Given entries:
==========

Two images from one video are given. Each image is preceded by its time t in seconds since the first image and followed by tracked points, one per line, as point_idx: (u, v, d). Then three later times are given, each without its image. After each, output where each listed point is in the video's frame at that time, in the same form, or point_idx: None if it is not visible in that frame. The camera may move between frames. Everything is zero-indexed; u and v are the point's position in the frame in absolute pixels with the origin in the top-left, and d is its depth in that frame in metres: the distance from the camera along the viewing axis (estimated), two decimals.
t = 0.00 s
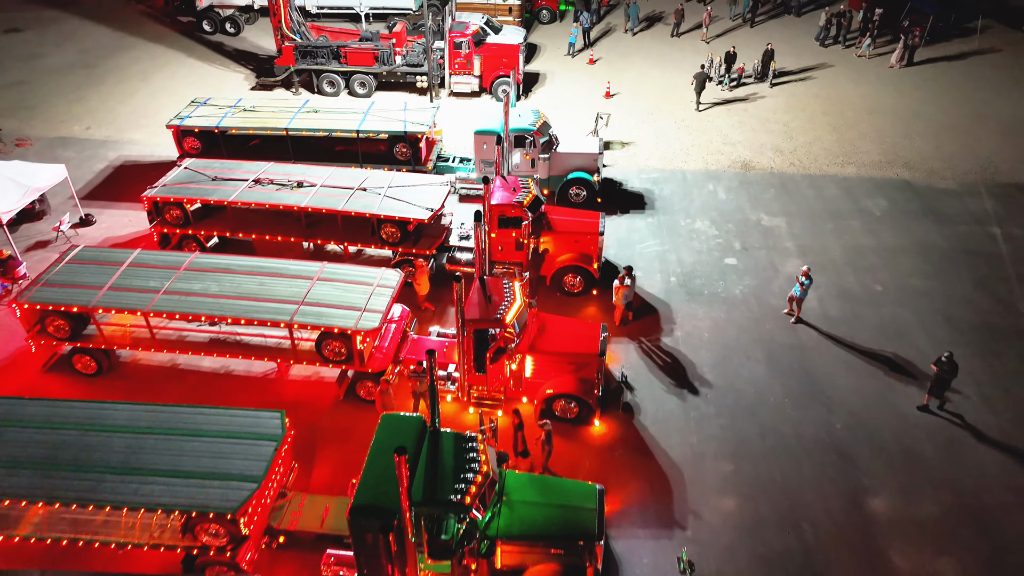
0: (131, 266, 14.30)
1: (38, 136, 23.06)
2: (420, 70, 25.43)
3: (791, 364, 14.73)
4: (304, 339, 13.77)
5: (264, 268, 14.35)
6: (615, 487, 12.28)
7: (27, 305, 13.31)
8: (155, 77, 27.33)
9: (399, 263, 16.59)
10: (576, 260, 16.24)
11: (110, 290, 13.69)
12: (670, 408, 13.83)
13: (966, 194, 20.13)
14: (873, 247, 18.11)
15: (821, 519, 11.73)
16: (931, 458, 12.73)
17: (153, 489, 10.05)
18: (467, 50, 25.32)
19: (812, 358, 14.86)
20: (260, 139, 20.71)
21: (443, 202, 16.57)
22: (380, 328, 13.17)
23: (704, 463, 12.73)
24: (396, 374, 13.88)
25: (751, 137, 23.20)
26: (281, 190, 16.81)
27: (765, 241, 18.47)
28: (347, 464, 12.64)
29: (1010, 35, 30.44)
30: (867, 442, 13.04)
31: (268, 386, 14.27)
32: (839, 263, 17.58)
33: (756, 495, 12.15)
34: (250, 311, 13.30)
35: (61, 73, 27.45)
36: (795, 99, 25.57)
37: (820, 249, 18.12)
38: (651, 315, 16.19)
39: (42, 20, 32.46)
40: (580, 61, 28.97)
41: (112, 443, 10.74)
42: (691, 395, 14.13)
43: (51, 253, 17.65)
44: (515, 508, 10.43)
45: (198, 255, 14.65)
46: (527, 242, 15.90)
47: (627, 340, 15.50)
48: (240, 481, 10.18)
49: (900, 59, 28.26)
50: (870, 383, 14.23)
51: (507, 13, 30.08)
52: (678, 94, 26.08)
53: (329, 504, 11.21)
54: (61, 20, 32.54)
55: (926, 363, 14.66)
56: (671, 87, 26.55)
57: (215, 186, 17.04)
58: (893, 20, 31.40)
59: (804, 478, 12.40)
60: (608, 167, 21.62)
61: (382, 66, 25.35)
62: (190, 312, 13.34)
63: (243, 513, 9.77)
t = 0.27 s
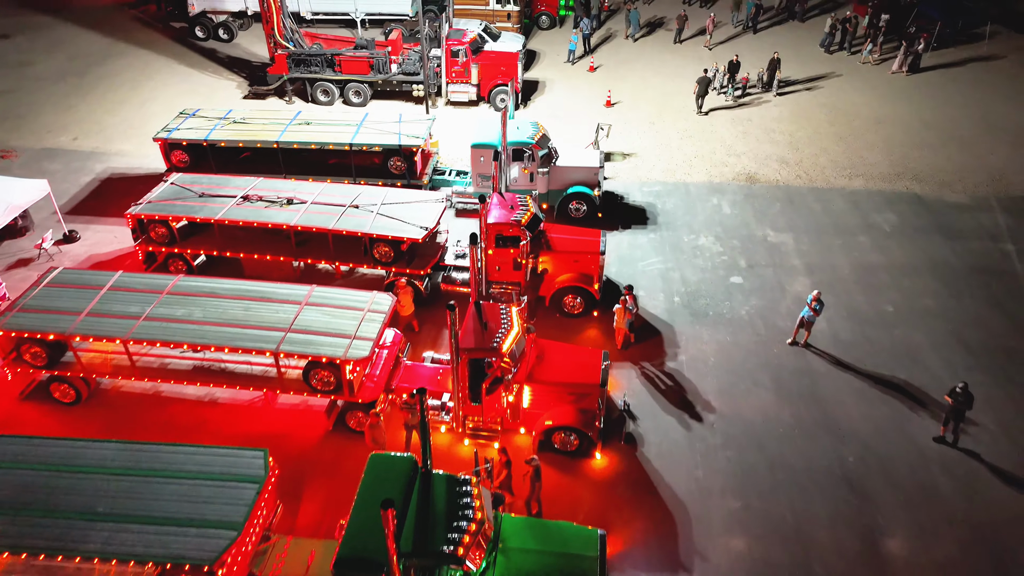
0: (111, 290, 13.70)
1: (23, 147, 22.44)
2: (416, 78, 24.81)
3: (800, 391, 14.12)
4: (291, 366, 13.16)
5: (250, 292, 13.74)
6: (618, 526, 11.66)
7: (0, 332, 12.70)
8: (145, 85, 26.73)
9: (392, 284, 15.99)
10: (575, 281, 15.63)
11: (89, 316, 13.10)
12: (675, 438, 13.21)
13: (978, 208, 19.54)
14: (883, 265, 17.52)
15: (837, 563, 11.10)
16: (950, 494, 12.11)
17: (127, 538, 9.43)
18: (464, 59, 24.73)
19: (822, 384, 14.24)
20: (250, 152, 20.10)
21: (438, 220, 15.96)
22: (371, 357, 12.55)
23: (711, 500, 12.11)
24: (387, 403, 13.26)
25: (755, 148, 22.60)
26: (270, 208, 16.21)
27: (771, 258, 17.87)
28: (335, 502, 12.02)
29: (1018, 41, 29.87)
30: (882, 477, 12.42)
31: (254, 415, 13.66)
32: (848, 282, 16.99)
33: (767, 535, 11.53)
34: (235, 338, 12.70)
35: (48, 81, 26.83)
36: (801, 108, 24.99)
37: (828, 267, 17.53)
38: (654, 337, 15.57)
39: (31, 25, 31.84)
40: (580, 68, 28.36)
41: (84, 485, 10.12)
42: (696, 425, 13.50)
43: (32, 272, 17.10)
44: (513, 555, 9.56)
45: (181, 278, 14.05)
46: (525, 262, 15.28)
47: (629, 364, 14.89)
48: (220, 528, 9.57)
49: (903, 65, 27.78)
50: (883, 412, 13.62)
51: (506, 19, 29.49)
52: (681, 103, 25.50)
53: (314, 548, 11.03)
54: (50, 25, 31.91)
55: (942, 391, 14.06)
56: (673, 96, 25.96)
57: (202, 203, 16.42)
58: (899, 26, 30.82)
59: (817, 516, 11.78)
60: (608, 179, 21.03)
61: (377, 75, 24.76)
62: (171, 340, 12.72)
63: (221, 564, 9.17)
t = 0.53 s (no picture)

==========

Exercise:
Please make an exact copy of the lines above from the line with "28: (347, 464, 12.64)" through the line with "42: (691, 395, 14.13)", both ends included.

Result:
28: (347, 464, 12.64)
29: (1010, 35, 30.44)
30: (867, 442, 13.04)
31: (268, 386, 14.27)
32: (839, 263, 17.58)
33: (756, 495, 12.15)
34: (250, 311, 13.30)
35: (61, 73, 27.45)
36: (795, 99, 25.57)
37: (820, 249, 18.12)
38: (651, 315, 16.19)
39: (42, 20, 32.46)
40: (580, 61, 28.97)
41: (112, 443, 10.74)
42: (691, 395, 14.13)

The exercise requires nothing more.